[Records provided — start]

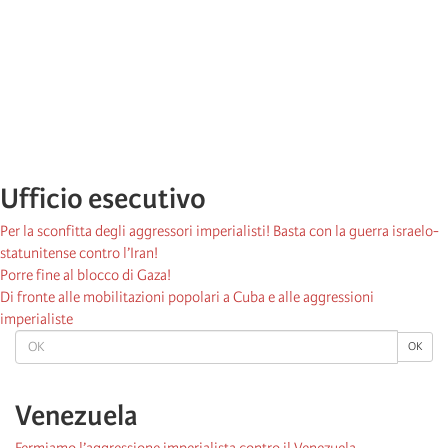
Ufficio esecutivo
Per la sconfitta degli aggressori imperialisti! Basta con la guerra israelo-
statunitense contro l’Iran!
Porre fine al blocco di Gaza!
Di fronte alle mobilitazioni popolari a Cuba e alle aggressioni
imperialiste
OK
OK
Venezuela
Fermiamo l’aggressione imperialista contro il Venezuela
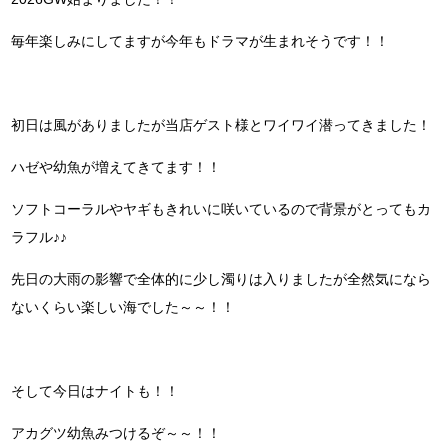
毎年楽しみにしてますが今年もドラマが生まれそうです！！
初日は風がありましたが当店ゲスト様とワイワイ潜ってきました！
ハゼや幼魚が増えてきてます！！
ソフトコーラルやヤギもきれいに咲いているので背景がとってもカ
ラフル♪♪
先日の大雨の影響で全体的に少し濁りは入りましたが全然気になら
ないくらい楽しい海でした～～！！
そして今日はナイトも！！
アカグツ幼魚みつけるぞ～～！！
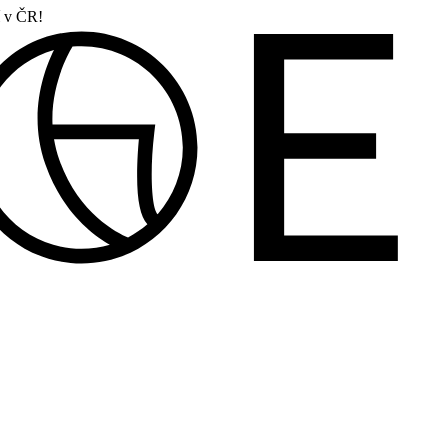
í v ČR!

[Records provided — finish]

*Directions*
Reproduce, word for word, the text that accompanies each picture in the data above, and leave the pictures out of your answer.

*Reply*
Ufficio esecutivo
Per la sconfitta degli aggressori imperialisti! Basta con la guerra israelo-
statunitense contro l’Iran!
Porre fine al blocco di Gaza!
Di fronte alle mobilitazioni popolari a Cuba e alle aggressioni
imperialiste
OK
OK
Venezuela
Fermiamo l’aggressione imperialista contro il Venezuela
毎年楽しみにしてますが今年もドラマが生まれそうです！！
初日は風がありましたが当店ゲスト様とワイワイ潜ってきました！
ハゼや幼魚が増えてきてます！！
ソフトコーラルやヤギもきれいに咲いているので背景がとってもカ
ラフル♪♪
先日の大雨の影響で全体的に少し濁りは入りましたが全然気になら
ないくらい楽しい海でした～～！！
そして今日はナイトも！！
アカグツ幼魚みつけるぞ～～！！
í v ČR!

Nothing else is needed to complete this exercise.